● **What is expected**:
Go through the listing and set it down exactly, leaving out its pictures.

──────── Input material

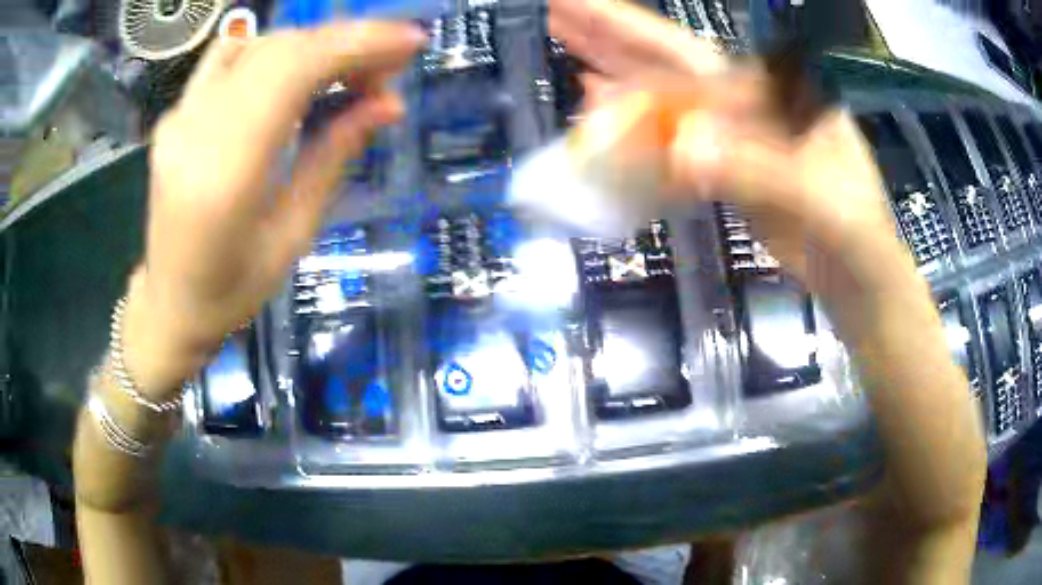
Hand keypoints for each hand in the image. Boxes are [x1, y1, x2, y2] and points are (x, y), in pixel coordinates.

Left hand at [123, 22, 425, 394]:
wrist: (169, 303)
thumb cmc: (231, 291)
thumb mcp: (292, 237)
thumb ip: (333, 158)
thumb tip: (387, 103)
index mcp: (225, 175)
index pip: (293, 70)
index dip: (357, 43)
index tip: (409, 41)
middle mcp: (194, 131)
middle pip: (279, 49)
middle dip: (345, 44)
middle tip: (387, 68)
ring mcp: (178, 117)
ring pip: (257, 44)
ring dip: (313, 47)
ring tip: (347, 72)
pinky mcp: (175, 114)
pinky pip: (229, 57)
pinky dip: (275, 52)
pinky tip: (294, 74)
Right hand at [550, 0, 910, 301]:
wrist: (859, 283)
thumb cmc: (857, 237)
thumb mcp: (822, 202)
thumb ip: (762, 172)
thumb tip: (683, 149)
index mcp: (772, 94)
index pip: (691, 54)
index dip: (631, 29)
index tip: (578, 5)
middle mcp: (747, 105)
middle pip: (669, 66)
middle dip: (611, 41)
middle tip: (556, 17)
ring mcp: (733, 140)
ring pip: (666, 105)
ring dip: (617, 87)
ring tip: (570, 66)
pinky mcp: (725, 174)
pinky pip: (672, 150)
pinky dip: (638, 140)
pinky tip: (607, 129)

────────────────

● **Exercise solution**:
Hand keypoints for each hand in the image. Boxes are [x1, y1, x2, y2] and points are (x, y), in pixel coordinates.

Left hand at [123, 22, 425, 394]:
wrist: (169, 303)
thumb cmc: (231, 291)
thumb mcp: (292, 237)
thumb ip: (333, 158)
thumb tip: (387, 103)
index mcp: (225, 175)
index pip: (293, 70)
index dip: (357, 43)
index tip: (409, 41)
middle mcp: (194, 131)
middle pip: (279, 49)
middle dip: (345, 44)
middle tip: (387, 68)
ring mcp: (178, 117)
ring pip: (257, 44)
ring dip: (313, 47)
ring tip: (347, 72)
pinky mcp: (175, 114)
pinky pip: (229, 57)
pinky dip: (275, 52)
pinky tip: (294, 74)
Right hand at [550, 0, 910, 301]:
wrist: (859, 283)
thumb cmc: (857, 237)
thumb mcp: (822, 202)
thumb ip: (762, 172)
thumb tip: (683, 149)
index mcp: (772, 94)
index pip: (691, 54)
index dip: (631, 29)
index tip: (578, 5)
middle mcp: (747, 105)
middle pip: (669, 66)
middle dip: (611, 41)
middle tip: (556, 17)
ring mcp: (733, 140)
ring pip: (666, 105)
ring dip: (617, 87)
ring tip: (570, 66)
pinky mcp: (725, 174)
pinky pip: (672, 150)
pinky dip: (638, 140)
pinky tip: (607, 129)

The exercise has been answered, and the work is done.